» **WORK TO BE COMPLETED**: Below are some records. Return exactly the lines from the one with "right ear: (767, 1085)" to the one with "left ankle: (772, 1213)", and nothing else.

*** RECORDS FOR PROCESSING ***

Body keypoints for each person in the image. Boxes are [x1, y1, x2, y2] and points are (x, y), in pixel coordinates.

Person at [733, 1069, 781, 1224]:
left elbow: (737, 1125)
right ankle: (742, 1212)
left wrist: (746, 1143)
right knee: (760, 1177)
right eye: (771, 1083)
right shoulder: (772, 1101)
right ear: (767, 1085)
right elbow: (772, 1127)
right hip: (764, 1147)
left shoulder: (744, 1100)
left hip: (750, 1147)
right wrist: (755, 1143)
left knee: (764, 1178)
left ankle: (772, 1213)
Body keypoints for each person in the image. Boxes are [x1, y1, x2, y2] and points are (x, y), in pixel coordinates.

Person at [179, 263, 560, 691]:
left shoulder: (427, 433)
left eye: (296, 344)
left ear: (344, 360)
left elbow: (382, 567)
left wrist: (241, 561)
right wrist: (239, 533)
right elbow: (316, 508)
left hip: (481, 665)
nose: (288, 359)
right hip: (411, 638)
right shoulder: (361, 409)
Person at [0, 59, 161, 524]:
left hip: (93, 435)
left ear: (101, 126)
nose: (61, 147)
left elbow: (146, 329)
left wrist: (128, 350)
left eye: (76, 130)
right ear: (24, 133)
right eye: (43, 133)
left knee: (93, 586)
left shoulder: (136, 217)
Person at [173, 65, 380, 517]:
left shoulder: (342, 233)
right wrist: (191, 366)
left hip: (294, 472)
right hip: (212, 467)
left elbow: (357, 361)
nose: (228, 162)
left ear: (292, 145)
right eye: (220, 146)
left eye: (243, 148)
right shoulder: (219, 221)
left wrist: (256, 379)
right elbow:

*** End of RECORDS FOR PROCESSING ***

» **RESPONSE TO THE TASK**:
right ear: (767, 1085)
right elbow: (772, 1127)
right hip: (764, 1147)
left shoulder: (744, 1100)
left hip: (750, 1147)
right wrist: (755, 1143)
left knee: (764, 1178)
left ankle: (772, 1213)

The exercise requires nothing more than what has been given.